ASSIGNED TASK: For the data below, restate word for word only the lines from the line containing "215 299 413" through the line containing "39 208 3.06", both ends included.

RECORDS SUPPLIED:
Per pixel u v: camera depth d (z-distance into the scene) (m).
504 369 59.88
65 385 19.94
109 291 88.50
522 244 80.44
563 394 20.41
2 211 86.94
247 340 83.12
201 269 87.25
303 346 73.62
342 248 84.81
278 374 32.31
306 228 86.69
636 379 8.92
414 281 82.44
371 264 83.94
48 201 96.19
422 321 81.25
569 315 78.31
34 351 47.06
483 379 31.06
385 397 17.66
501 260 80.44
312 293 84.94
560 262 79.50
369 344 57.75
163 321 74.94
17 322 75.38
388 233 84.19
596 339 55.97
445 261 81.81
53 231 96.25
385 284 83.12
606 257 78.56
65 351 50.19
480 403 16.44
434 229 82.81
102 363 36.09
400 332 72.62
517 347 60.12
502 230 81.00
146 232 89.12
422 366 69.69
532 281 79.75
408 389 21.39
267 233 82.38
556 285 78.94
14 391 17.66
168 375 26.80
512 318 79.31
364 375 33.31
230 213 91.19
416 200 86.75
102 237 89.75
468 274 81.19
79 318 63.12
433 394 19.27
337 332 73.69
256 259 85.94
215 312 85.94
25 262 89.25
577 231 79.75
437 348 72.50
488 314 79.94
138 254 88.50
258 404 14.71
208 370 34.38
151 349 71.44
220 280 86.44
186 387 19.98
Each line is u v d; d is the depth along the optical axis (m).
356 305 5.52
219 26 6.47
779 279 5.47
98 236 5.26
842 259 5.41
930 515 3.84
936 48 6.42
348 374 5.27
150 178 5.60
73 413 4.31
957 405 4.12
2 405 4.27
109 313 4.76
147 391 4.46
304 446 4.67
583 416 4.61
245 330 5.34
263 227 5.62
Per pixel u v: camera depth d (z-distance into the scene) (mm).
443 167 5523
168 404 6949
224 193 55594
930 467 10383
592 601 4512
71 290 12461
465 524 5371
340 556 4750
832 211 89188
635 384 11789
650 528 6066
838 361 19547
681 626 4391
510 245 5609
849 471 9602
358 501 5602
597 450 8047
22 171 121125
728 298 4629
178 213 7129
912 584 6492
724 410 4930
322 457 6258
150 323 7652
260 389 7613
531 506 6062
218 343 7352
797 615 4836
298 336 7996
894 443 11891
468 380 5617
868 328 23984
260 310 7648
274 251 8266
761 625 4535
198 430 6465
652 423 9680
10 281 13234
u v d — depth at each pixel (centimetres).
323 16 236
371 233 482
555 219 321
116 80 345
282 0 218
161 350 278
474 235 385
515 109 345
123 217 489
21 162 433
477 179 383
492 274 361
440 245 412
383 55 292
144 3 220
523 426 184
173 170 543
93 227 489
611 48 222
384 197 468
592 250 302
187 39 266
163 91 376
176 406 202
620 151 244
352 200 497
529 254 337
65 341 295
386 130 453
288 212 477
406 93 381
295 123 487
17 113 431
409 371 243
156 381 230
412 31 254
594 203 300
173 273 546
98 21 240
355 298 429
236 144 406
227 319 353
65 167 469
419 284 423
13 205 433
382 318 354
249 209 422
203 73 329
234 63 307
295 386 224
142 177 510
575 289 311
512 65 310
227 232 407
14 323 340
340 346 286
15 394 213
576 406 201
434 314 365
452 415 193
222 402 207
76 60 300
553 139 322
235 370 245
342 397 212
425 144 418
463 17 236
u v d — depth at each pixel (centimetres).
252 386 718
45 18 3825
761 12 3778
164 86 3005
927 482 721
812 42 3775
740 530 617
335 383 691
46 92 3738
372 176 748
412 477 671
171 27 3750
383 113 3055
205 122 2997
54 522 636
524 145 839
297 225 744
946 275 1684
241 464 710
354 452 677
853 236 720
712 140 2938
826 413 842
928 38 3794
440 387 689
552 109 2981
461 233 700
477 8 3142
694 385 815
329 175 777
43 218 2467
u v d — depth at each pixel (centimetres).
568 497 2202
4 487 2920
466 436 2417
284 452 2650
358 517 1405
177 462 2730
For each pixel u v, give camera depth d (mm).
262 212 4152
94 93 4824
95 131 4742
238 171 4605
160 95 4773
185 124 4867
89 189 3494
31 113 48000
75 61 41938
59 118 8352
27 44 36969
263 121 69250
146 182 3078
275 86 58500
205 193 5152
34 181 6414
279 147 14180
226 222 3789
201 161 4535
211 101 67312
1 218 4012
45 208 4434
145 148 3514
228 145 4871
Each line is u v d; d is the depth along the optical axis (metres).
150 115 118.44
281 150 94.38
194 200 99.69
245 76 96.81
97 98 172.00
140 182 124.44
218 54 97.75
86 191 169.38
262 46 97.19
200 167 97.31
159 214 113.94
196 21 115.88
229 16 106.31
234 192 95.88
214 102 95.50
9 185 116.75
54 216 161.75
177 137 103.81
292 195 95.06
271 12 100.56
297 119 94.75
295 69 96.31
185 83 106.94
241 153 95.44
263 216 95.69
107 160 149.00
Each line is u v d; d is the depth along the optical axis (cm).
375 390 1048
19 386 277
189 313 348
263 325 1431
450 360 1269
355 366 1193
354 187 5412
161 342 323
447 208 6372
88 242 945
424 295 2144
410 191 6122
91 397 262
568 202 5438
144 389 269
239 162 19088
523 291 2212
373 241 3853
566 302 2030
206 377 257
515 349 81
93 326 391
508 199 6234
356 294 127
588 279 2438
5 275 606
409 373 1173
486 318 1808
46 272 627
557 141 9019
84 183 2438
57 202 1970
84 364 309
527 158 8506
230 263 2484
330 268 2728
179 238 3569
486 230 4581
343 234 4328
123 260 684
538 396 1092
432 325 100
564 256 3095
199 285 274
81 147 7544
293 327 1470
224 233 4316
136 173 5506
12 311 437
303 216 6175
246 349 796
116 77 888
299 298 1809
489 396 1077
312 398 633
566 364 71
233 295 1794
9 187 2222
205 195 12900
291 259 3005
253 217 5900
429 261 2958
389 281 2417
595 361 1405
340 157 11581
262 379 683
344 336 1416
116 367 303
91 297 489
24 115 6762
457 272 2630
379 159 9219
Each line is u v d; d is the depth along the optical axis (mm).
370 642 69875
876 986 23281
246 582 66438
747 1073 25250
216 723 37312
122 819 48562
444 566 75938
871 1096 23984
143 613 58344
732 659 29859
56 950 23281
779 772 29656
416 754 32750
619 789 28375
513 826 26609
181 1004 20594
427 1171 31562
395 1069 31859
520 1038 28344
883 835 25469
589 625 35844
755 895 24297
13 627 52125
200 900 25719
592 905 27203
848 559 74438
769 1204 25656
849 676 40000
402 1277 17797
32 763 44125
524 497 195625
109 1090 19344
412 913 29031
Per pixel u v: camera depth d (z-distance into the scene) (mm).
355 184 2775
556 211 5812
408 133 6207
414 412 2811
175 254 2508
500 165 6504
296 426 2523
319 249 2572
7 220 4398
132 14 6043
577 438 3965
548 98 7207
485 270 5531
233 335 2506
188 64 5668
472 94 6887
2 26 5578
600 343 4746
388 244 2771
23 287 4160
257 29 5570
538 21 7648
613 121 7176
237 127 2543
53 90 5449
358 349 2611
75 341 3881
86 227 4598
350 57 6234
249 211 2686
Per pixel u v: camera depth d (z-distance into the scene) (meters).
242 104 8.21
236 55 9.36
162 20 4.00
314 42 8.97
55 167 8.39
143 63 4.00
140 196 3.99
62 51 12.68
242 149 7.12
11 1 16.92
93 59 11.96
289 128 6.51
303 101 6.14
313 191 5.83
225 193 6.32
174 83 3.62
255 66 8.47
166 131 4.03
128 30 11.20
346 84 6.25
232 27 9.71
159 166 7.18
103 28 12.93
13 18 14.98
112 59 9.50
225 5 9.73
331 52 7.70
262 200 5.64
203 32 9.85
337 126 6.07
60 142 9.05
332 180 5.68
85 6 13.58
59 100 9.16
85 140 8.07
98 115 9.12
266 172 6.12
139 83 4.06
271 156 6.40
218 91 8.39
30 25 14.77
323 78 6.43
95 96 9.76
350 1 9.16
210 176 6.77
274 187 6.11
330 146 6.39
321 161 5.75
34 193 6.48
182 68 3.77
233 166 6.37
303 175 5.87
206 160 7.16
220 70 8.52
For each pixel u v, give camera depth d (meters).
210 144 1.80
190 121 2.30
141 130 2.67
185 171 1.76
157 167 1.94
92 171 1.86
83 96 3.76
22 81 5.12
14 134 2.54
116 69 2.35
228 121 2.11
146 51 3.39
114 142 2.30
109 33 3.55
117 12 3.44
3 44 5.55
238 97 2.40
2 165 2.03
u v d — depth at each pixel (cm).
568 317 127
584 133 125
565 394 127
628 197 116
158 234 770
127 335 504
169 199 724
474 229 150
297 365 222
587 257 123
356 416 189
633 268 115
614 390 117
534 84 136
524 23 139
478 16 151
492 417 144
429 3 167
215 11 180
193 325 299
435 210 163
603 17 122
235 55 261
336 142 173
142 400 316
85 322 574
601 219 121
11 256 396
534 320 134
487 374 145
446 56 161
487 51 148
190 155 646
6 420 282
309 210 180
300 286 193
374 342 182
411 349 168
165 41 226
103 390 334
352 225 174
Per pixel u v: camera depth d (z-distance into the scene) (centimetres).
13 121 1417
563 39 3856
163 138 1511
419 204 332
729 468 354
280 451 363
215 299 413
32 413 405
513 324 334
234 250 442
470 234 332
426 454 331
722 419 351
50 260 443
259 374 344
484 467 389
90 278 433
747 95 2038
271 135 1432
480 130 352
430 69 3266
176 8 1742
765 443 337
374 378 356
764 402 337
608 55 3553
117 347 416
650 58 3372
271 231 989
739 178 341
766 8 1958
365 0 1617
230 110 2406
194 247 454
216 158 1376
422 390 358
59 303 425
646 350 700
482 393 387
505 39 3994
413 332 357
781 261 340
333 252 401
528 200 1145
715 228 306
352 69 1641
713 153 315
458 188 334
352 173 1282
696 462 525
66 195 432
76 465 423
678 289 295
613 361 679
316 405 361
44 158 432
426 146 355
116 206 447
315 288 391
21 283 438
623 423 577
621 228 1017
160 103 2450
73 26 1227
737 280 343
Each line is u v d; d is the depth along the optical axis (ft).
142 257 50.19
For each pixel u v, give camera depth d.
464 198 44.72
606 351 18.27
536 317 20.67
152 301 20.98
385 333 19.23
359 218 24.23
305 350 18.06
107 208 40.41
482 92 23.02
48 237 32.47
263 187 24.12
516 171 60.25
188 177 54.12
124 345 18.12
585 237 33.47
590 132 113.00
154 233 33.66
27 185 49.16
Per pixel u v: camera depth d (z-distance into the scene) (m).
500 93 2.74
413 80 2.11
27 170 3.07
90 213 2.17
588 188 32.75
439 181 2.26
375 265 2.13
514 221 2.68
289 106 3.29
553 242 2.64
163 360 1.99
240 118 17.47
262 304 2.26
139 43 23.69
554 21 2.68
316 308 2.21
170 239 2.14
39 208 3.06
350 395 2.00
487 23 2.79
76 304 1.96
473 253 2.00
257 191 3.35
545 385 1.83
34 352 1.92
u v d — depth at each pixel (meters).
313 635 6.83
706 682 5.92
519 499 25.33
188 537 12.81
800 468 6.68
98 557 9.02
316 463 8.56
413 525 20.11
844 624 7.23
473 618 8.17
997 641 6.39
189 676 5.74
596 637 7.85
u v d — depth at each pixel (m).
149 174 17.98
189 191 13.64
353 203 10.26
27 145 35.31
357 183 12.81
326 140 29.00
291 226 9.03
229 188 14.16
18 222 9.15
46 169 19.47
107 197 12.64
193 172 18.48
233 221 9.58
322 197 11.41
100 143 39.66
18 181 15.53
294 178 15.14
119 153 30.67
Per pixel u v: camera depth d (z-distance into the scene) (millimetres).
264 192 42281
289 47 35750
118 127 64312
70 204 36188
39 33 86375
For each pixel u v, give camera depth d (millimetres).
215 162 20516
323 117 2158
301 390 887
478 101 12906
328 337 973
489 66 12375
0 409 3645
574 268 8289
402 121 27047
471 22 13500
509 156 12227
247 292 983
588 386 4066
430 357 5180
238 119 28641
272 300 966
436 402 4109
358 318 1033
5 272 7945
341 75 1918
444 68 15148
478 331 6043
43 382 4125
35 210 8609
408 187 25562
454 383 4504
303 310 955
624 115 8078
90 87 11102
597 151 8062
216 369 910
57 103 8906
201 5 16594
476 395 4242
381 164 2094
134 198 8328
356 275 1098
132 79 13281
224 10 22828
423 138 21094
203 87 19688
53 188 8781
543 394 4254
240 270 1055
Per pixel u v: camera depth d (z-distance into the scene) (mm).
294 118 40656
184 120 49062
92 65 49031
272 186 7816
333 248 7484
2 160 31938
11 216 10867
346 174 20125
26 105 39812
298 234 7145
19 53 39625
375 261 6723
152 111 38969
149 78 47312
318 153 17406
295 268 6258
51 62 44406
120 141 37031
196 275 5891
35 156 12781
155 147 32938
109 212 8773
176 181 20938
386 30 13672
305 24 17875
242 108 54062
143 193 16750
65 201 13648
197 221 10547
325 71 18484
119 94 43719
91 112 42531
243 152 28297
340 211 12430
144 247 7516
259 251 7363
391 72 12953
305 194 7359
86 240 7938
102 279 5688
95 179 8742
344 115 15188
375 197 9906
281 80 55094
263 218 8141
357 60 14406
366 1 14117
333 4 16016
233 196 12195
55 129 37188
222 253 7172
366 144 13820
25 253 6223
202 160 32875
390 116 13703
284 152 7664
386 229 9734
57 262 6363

EXERCISE RESULT:
215 299 413
32 413 405
513 324 334
234 250 442
470 234 332
426 454 331
722 419 351
50 260 443
259 374 344
484 467 389
90 278 433
747 95 2038
271 135 1432
480 130 352
430 69 3266
176 8 1742
765 443 337
374 378 356
764 402 337
608 55 3553
117 347 416
650 58 3372
271 231 989
739 178 341
766 8 1958
365 0 1617
230 110 2406
194 247 454
216 158 1376
422 390 358
59 303 425
646 350 700
482 393 387
505 39 3994
413 332 357
781 261 340
333 252 401
528 200 1145
715 228 306
352 69 1641
713 153 315
458 188 334
352 173 1282
696 462 525
66 195 432
76 465 423
678 289 295
613 361 679
316 405 361
44 158 432
426 146 355
116 206 447
315 288 391
21 283 438
623 423 577
621 228 1017
160 103 2450
73 26 1227
737 280 343
Each line is u v d; d is the depth along the optical axis (ft).
142 257 50.19
For each pixel u v, give camera depth d.
464 198 44.72
606 351 18.27
536 317 20.67
152 301 20.98
385 333 19.23
359 218 24.23
305 350 18.06
107 208 40.41
482 92 23.02
48 237 32.47
263 187 24.12
516 171 60.25
188 177 54.12
124 345 18.12
585 237 33.47
590 132 113.00
154 233 33.66
27 185 49.16
Per pixel u v: camera depth d (z-distance into the scene) (m).
500 93 2.74
413 80 2.11
27 170 3.07
90 213 2.17
588 188 32.75
439 181 2.26
375 265 2.13
514 221 2.68
289 106 3.29
553 242 2.64
163 360 1.99
240 118 17.47
262 304 2.26
139 43 23.69
554 21 2.68
316 308 2.21
170 239 2.14
39 208 3.06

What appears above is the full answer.